I began watching Weeds on television regularly during its third season, so I watched the first two initially on DVD, where, as mentioned earlier, this show really shines. Season 1 is light in tone, and it lays the groundwork for many of the themes and issues that the series explores in later seasons. The recent death of Nancy’s husband lends some emotional weight to the episodes, though they lack the real sense of dangerous that permeates proceedings beginning in Season 2. Like many other series, Weeds uses its first season to work the kinks out, and set up the tone and pacing for its best years, Seasons 2-4.

#3: Season 4: When They Ran Out of Bands to Sing the Theme Song

This is the season where Nancy and her family are running drugs back and forth across the Mexico border. It Weeds’s most successful season away from Agrestic, the suburban town in which the first three seasons are set and from which the Botwins must flee at the beginning of the season after Nancy burns down their house. It’s funny throughout, and most of the major storylines click.

#2: Season 3: Lots of Drug Deals

Seasons 2 and 3 chronicle the increasingly violent (though still funny!) ramifications of Nancy’s involvement in the drug business. Romany Malco’s performance as Conrad is a high point, and he has terrific chemistry with Parker, which would be sorely missed in later seasons. Tropes which would later be overused (Nancy is reckless, men will do whatever she wants, her kids are obsessed with her) are at their best here.

#1: Season 2: The One Where She Dates the DEA Agent

This is the most memorable and most successful season of Weeds. Before characters like Elizabeth Perkins’s Celia Hodes and Kevin Nealon’s Doug Wilson felt extraneous, and after the growing pains of the first season, Weeds here explored its essential storyline. In her relationship with a DEA agent investigating the drug business in Agrestic, Nancy best explores the tension that fuels her character. The finalé is filled with double-and-triple crosses that probably make sense to somebody, but it really is all about the success in tone, the execution of various plots, and the surfeit of enjoyable characters, most of whom would be written out of later seasons.

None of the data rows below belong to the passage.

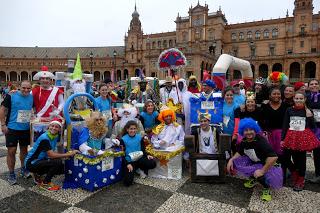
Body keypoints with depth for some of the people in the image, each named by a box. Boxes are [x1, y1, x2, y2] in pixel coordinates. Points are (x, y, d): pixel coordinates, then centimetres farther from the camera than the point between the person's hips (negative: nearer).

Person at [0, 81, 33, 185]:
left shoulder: (32, 97, 2)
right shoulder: (11, 96, -10)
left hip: (26, 129, 4)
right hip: (12, 128, -4)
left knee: (24, 149, 16)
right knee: (11, 151, 0)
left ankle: (23, 169, 34)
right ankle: (11, 174, 15)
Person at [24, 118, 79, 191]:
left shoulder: (56, 136, -4)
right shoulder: (44, 138, -26)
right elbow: (52, 155, -31)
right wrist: (69, 154, -29)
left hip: (41, 160, 8)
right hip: (31, 163, -8)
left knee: (62, 169, 2)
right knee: (58, 162, -26)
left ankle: (38, 175, 16)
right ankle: (45, 183, -6)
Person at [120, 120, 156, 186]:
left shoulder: (140, 137, 2)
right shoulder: (123, 140, -7)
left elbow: (143, 149, 8)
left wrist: (147, 155, -13)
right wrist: (127, 164, -18)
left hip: (139, 158, 3)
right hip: (129, 161, -3)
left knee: (153, 164, -23)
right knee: (128, 182, -20)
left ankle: (142, 169, 9)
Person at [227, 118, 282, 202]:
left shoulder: (261, 141, -27)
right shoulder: (244, 141, -7)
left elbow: (273, 157, -37)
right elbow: (239, 153, 10)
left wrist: (262, 171, -32)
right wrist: (231, 160, -9)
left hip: (266, 165, -6)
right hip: (252, 163, 7)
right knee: (235, 162, -11)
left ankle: (266, 188, 0)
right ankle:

For anyone who has slogged through piece this without ever watching Weeds… first, congratulations! Second, I would encourage it for Netflix-or-something-else marathon viewing. Weeds no way an essential series, but it does many of the things that you want a comedy to do. It’s not as funny or as smart as the best of comedies, but, like Nancy Botwin, there is something about the show that you just can’t quite shake.